**** Extracted text ****

Much is made of what a lonely art writing is, and it’s true that you need to be prepared for some solitude. The years of rejection can be wearying: you wonder if your voice will ever be heard, if anyone will ever give a damn. But it makes it all the sweeter when such gifted people care enough about your work to put their own creative talents into it. Even if it isn’t always easy to hear critical feedback, heed thy editor(s) my friend, they are on your side.  

How to Have the Best 2015 Possible

I originally tried to write a post about making more meaningful resolutions. About planning and giving yourself targets and actionable goals to get from where you are now to where you want to be. You see, I did this for myself in 2014 and it seemed miraculous. I got a book deal, I found love, I got promoted. It was a banner year. As I look forward to 2015, I find myself frantically trying to decode how I managed to have all this good fortune all at once.

It’s true I worked hard for these things, and it definitely helped to set intentions and hold myself accountable. I did some goal-setting with a friend of mine and we had regular check-ins. Giving structure to abstract goals like romantic and artistic achievement can be life-changing. And yet, to pretend I was in control of all the things that happened to me in the last twelve months is laughable. I controlled what I could, the rest was fate, God, the universe, whichever your poison.

2014 was a good year, but the ones that come before? Not so much. 2013 was okay. Nothing great happened, nothing terrible happened. But 2012 and 2011? Those were truly awful years, dominated by an all-consuming family crisis and its accompanying emotional pitfalls, poor decisions, and paralysis.

I choose to believe that I did nothing in this life or any former one to bring about those awful years. Sometimes fate is just a real bitch. Martha Beck, one of my all-time favorite wisdom givers, calls this phenomenon a rumble strip, and suggests that much can be learned from them.

It seems that my own rumble strip produced a happier life on the other side. And perhaps this has as much to do with why 2014 was so good as anything else. If I didn’t engineer my bad years, then I suppose I didn’t completely engineer the good one either. Maybe I just had it coming.

**** Material supplied ****

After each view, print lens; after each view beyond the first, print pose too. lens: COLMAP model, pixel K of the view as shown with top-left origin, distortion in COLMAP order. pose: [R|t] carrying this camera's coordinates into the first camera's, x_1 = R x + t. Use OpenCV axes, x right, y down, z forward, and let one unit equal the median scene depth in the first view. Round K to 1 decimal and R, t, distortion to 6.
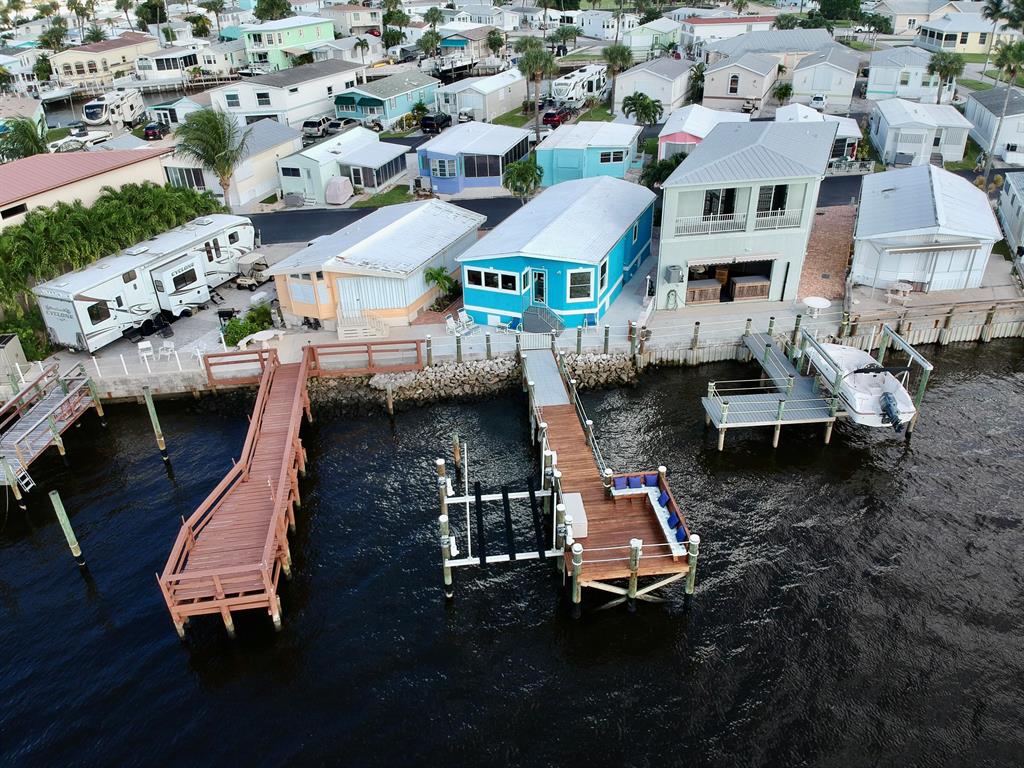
lens RADIAL K [[750.9, 0, 512.0], [0, 750.9, 384.0], [0, 0, 1]] dist [0.091219, -0.171546]
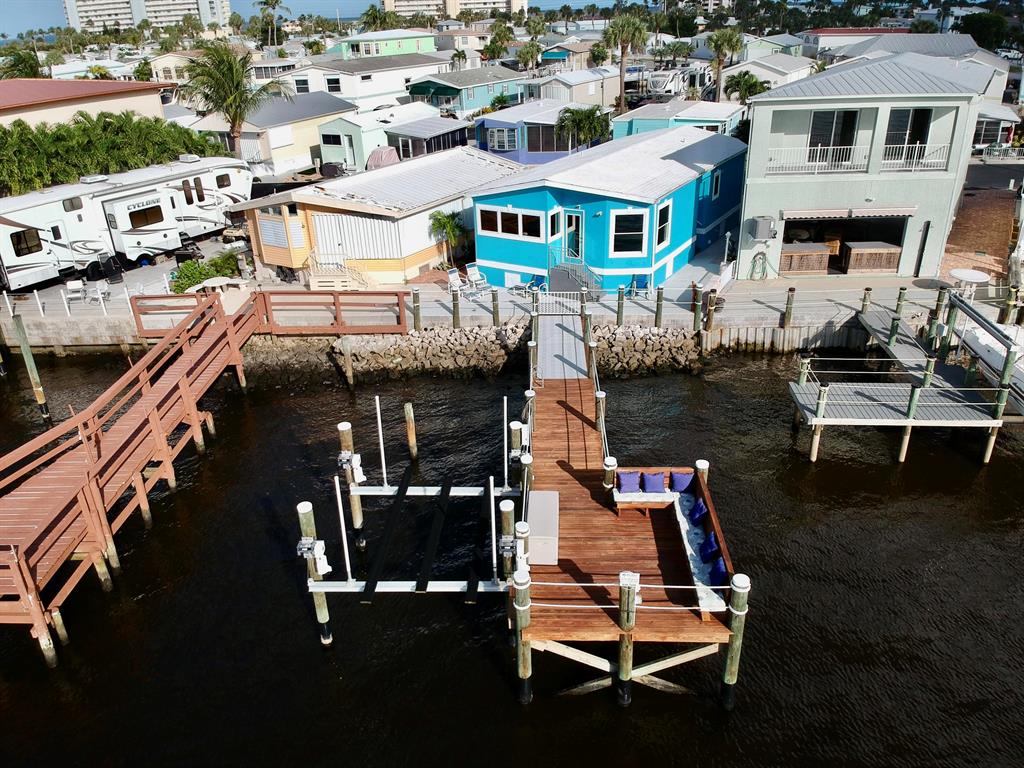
lens RADIAL K [[750.9, 0, 512.0], [0, 750.9, 384.0], [0, 0, 1]] dist [0.091219, -0.171546]
pose [[0.988565, 0.060268, -0.138227, 0.088773], [-0.068574, 0.996065, -0.056137, 0.063983], [0.134300, 0.064974, 0.988808, 0.264137]]
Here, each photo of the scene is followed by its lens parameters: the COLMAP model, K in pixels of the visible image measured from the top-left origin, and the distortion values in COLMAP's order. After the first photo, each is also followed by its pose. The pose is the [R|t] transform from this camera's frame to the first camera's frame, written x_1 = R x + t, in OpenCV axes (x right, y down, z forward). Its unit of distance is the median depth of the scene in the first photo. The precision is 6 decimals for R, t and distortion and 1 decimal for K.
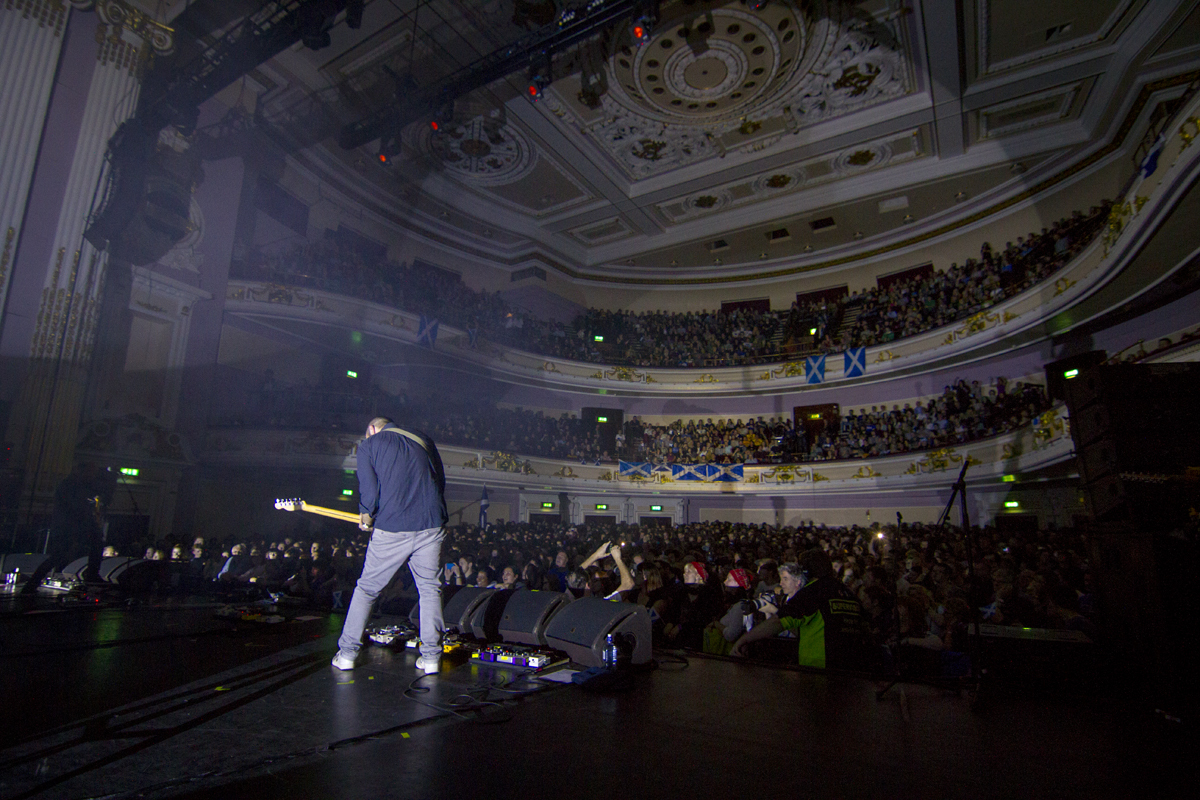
lens RADIAL K [[605.6, 0, 598.9], [0, 605.6, 402.7], [0, 0, 1]] dist [0.000395, 0.000019]
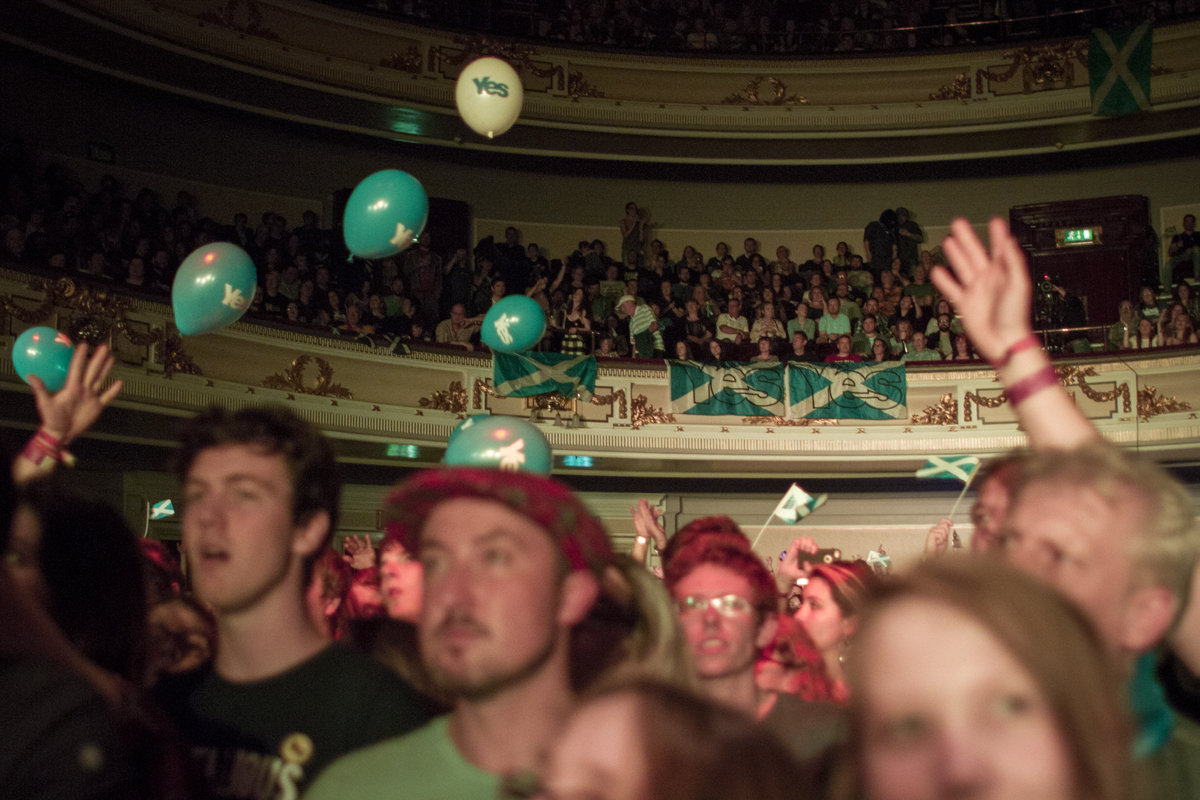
lens RADIAL K [[1593.3, 0, 599.1], [0, 1593.3, 399.2], [0, 0, 1]] dist [-0.040255, 0.000000]
pose [[0.981673, 0.011762, 0.190210, -0.058970], [-0.023078, 0.998085, 0.057388, 0.076483], [-0.189170, -0.060726, 0.980065, 0.252828]]
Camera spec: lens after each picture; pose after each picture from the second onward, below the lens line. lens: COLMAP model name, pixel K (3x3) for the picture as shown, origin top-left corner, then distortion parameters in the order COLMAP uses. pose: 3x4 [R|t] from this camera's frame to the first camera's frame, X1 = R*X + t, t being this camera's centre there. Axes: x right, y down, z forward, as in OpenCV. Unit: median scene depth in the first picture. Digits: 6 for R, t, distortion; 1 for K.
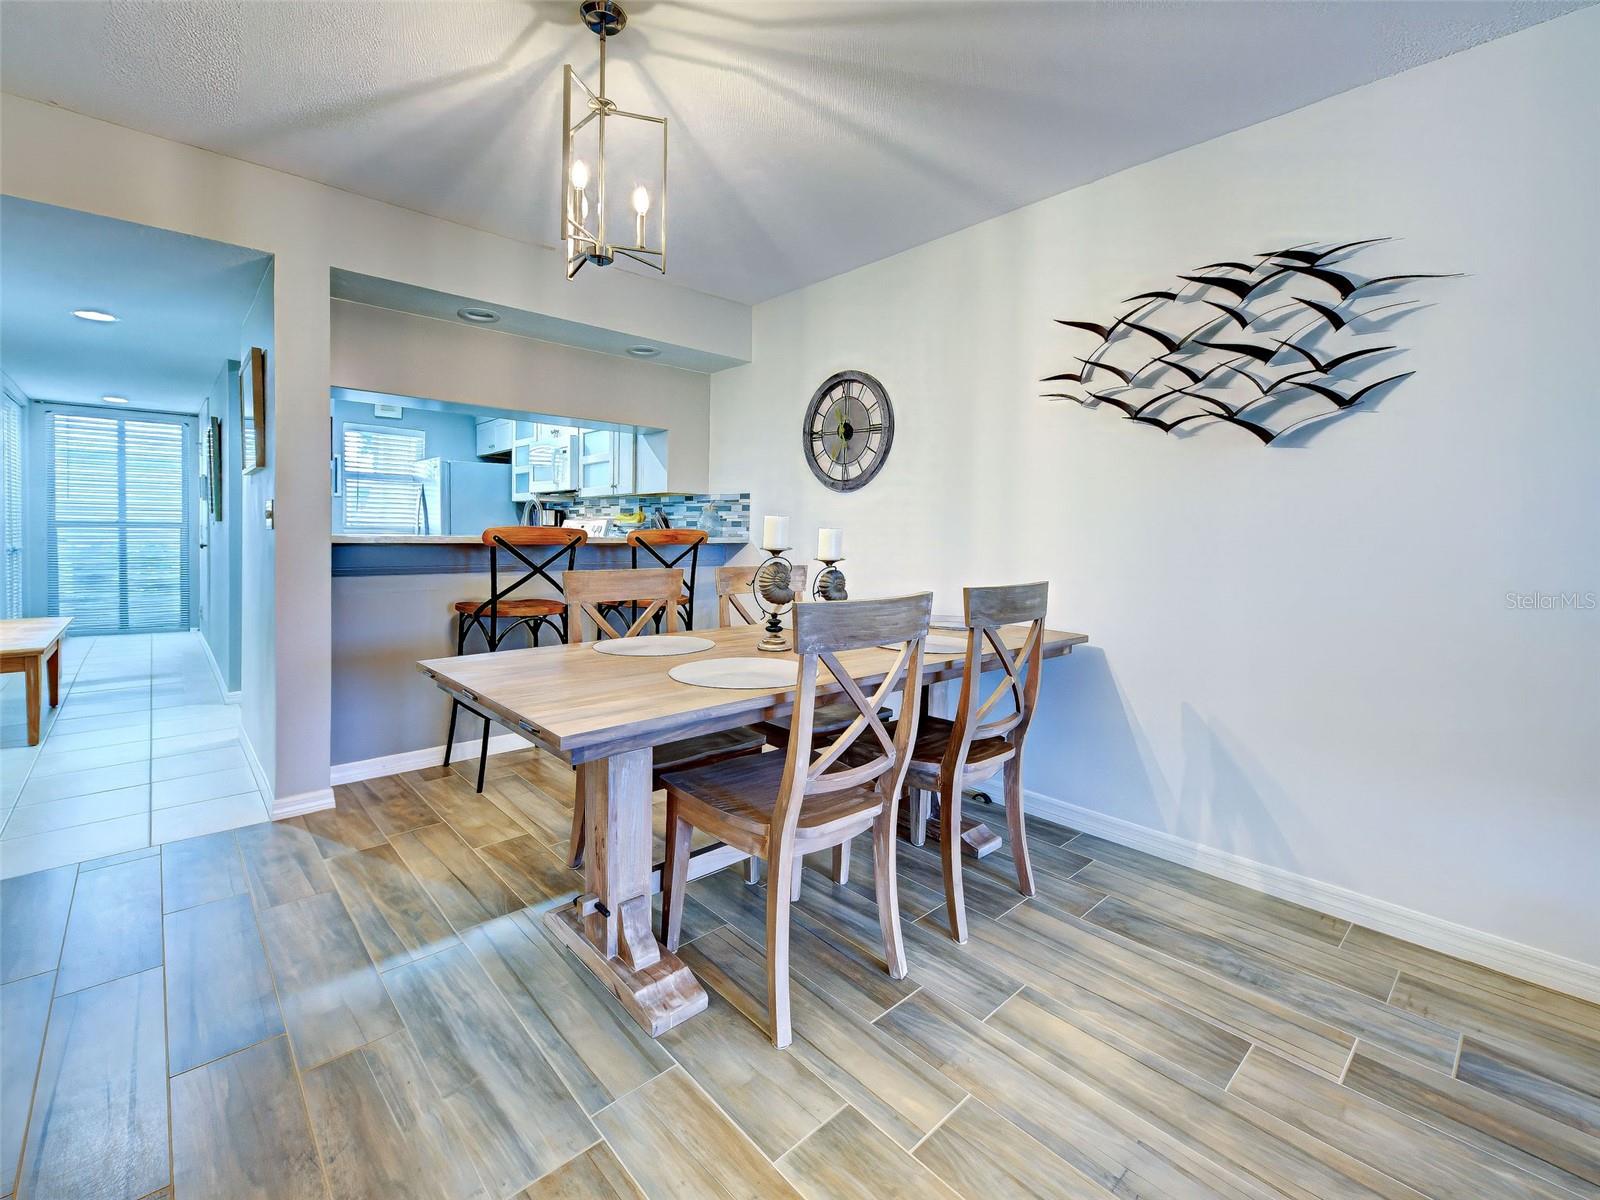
lens RADIAL K [[727.0, 0, 797.0], [0, 727.0, 595.9], [0, 0, 1]] dist [0.015194, -0.002030]
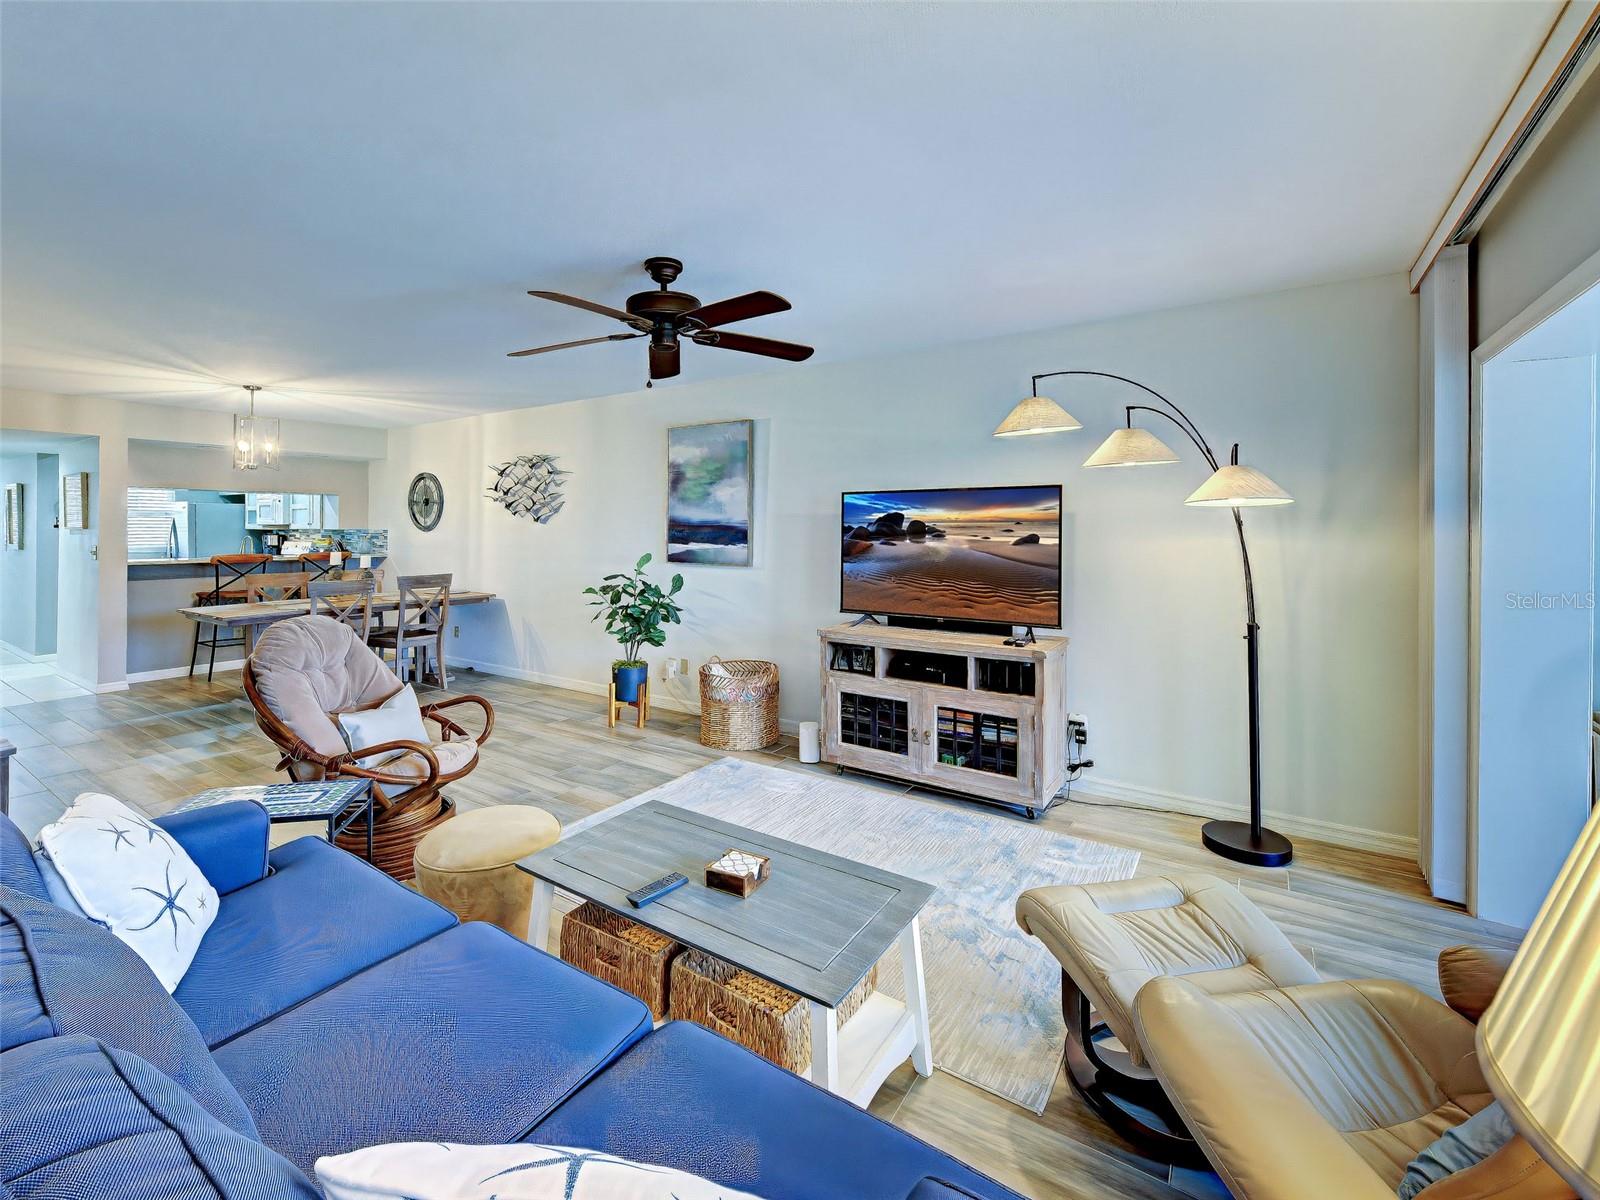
lens RADIAL K [[727.0, 0, 794.4], [0, 727.0, 552.4], [0, 0, 1]] dist [0.015194, -0.002030]
pose [[0.971610, -0.022025, 0.235559, 0.637351], [0.035067, 0.998066, -0.051322, 0.058032], [-0.233973, 0.058125, 0.970504, -1.308718]]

****

Work instruction A -
Retype the passage of the essay on having the best 2015 from "I choose to" to "learned from them.", keeping every word and punctuation mark unchanged.
Work instruction B -
Extend the essay on having the best 2015, picking up after its final sentence.

Answer area A -
I choose to believe that I did nothing in this life or any former one to bring about those awful years. Sometimes fate is just a real bitch. Martha Beck, one of my all-time favorite wisdom givers, calls this phenomenon a rumble strip, and suggests that much can be learned from them.

Answer area B -
One of the things I learned from my bad patch is how much you can’t  control: others people’s choices, your family’s health and safety, the vagaries of courts and other bureaucracies. Many things happen that are deeply, profoundly unfair. The upside of being faced with such cosmic indifference, however, is that harnessing the things you can control—your own choices, whom you spend your time with, what you eat, how much you write—suddenly seems wildly simple. That’s the happiness you can plan for, that you can take steps toward.  

I like the esteemed Gretchen Rubin (master planner of happiness) on the subject. For her, it’s all about good habits:

It took me a long time to realize that what I thought of as “resolutions” could almost always be characterized as “habits.” Most often, when people want to make some kind of change in the New Year, they want to master some kind of habit.”

Here are a few of hers.

I love a can-do attitude, but we’d all like to get the universe on our side. For this, let’s turn to my girl Martha Beck for a little practical magic.

She suggests using adjectives to describe your goals rather than the regular noun + verb formula, which can focus you on “imagined situations” rather than “Imagined experiences”.  

”By using adjectives, you can avoid this trap by focusing all your efforts on the quality of the experience you want to create. This process is harder than “normal” goal setting—it requires some serious soul-searching and perhaps a good thesaurus—but it does pay off.”

Incidentally, one of my goals this year is to get back to blogging. Happy 2015.  I’ll be here all year, folks.